The contrast is indicative of the present fragmented market. Peter Miller of the RICS concluded in this month's survey: 'The concept that the country has a single housing market no longer appears to be true. Regions, sub-regions and towns have their own micro- markets, driven by local economic factors.'

THIS week Barnard Marcus is holding its first big regional auction at Manchester United Football Club. The two-day sale, on Monday and Tuesday, is dominated by repossessions.

Prices start at pounds 4,000 for a derelict two-bedroom terrace house in Middleport, Stoke- on-Trent. Eight properties have no guide price at all.
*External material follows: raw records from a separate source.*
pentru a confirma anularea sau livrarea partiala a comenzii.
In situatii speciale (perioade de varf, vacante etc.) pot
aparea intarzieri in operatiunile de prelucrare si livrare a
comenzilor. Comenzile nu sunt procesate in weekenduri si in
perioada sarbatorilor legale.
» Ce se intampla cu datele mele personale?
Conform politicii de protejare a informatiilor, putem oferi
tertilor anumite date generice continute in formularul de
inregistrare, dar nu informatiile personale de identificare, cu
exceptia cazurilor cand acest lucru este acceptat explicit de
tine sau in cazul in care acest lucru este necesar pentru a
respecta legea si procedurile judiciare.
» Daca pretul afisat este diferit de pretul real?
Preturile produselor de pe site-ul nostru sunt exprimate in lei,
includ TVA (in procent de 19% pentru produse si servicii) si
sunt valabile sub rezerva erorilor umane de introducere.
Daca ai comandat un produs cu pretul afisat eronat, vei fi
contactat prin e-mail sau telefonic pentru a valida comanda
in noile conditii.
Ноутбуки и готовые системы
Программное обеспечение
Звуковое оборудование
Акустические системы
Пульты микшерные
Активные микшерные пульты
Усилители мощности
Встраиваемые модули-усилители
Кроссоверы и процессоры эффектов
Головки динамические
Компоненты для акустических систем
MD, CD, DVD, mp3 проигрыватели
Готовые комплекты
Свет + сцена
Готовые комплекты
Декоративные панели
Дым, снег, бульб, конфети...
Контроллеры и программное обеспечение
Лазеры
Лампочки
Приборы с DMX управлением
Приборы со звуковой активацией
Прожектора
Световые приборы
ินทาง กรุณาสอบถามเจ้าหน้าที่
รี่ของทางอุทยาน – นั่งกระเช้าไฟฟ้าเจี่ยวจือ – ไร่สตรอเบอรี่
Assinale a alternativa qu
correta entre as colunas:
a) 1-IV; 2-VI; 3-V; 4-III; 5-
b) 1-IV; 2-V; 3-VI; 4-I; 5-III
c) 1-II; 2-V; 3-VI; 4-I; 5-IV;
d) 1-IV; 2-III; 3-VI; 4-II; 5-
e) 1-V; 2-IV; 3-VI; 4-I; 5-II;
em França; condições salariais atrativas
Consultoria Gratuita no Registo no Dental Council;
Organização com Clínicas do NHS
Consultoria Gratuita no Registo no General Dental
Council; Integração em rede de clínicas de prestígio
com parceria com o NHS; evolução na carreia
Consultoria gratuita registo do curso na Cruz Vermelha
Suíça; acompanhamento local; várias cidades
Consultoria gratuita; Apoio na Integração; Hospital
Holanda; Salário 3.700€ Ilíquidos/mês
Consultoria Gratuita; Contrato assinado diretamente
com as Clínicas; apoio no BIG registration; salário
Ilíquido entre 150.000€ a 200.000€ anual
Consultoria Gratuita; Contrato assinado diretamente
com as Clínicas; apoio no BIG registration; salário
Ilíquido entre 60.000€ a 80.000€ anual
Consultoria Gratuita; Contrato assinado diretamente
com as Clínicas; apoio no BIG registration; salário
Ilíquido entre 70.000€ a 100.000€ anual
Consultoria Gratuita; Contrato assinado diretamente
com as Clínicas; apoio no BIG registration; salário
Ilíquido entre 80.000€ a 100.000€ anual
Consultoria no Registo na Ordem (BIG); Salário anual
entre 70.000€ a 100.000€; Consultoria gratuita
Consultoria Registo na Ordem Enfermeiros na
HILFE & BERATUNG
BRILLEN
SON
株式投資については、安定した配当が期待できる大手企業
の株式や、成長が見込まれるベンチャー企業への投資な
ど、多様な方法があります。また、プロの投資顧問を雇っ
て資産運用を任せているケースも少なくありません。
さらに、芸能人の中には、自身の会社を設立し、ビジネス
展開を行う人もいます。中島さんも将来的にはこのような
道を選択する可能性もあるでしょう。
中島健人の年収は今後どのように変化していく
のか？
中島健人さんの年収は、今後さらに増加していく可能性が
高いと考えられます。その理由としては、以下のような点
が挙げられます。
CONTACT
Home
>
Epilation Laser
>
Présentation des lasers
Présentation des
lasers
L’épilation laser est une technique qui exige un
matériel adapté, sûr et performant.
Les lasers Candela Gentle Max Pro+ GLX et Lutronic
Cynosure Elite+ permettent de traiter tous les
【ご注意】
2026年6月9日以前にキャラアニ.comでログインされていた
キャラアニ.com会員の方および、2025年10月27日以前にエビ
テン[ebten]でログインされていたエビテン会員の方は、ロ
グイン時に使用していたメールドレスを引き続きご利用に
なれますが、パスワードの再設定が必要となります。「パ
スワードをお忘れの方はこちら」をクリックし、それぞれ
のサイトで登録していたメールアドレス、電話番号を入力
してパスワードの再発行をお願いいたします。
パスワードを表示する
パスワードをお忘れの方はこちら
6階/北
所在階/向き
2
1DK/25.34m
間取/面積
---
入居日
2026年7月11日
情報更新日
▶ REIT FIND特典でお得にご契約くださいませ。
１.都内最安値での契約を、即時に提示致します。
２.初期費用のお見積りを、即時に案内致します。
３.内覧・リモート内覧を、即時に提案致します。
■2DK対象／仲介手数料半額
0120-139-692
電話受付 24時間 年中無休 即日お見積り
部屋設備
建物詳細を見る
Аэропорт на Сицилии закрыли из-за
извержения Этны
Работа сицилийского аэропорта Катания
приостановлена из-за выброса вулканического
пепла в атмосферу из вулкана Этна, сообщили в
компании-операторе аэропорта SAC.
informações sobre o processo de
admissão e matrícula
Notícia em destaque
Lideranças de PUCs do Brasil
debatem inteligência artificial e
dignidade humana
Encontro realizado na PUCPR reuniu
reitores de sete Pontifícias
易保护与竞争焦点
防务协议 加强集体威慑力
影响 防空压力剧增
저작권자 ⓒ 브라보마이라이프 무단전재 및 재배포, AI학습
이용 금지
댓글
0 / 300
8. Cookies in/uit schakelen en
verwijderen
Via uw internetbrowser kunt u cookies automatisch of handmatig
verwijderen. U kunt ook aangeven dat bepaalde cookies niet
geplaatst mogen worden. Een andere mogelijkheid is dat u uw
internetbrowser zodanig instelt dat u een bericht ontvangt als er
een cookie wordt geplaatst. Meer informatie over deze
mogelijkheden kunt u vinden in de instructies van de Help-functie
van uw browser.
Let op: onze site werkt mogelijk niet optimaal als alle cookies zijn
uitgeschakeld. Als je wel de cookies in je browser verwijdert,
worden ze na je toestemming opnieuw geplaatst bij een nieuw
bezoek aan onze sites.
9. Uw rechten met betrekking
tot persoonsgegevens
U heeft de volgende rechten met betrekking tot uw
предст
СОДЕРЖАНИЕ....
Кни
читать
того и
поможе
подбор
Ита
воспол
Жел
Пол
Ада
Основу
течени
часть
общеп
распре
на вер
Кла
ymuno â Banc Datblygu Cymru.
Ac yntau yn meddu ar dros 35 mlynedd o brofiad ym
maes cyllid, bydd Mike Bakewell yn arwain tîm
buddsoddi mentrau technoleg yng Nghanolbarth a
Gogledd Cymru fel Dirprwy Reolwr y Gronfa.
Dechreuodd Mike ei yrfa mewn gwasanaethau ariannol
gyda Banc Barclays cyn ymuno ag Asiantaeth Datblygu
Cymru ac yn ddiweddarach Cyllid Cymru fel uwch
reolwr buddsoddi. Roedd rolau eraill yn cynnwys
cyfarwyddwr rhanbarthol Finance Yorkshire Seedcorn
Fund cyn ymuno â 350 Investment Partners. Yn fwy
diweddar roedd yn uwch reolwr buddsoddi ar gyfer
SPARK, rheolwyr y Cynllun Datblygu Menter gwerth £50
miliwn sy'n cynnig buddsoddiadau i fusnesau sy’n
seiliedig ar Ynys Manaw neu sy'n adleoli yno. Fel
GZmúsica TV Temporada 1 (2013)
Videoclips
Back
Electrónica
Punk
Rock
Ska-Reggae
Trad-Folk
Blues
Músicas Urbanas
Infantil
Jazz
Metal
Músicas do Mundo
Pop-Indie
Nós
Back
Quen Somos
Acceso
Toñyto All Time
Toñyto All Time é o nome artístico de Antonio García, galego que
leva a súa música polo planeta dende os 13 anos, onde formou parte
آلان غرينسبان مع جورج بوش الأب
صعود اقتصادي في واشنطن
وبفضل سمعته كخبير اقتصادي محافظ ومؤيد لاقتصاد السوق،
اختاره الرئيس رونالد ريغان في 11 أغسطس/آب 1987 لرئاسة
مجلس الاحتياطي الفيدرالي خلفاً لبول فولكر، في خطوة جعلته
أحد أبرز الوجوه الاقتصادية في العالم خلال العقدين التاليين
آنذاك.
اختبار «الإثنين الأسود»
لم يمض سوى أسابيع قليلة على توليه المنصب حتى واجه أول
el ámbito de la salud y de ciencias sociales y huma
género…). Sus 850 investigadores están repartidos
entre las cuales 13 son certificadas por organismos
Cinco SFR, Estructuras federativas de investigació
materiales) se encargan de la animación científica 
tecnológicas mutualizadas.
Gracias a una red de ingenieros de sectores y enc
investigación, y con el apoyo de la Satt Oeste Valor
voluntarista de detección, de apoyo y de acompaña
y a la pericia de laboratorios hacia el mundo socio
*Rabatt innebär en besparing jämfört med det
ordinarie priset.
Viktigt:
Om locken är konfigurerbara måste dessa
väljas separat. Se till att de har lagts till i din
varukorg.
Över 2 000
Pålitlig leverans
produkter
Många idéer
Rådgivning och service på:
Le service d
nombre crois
The vast majority of the 170 lots are small terraces in the North-west priced at between pounds 15,000 and pounds 30,000. A few larger properties are included, such as a four-bedroom, two- bathroom modern estate house in Widnes and a bungalow in Bolton-le-Sands in Lancashire, both with a guide price of pounds 58,000 (Barnard Marcus 081-741 9990).

THE more traditional side of the auction business will be in evidence on 27 October, when Strutt & Parker sells off parts of the Halse estate near Taunton in Somerset, at a sale in the Halse village hall.

The most attractive lot in the sale, which includes cottages, outbuildings and two cider orchards, is the 16th-century Blake's Farmhouse. The whitewashed stone and cob farmhouse, under a thatched roof, is listed Grade II. It has two reception rooms, a large kitchen, four bedrooms and about three acres of gardens and paddock.

The conditions of sale require the farmhouse's purchaser to erect and maintain one stile and a timber fence with pig netting and two strands of barbed wire. The guide price is pounds 170,000 (Strutt & Parker 0392 215631).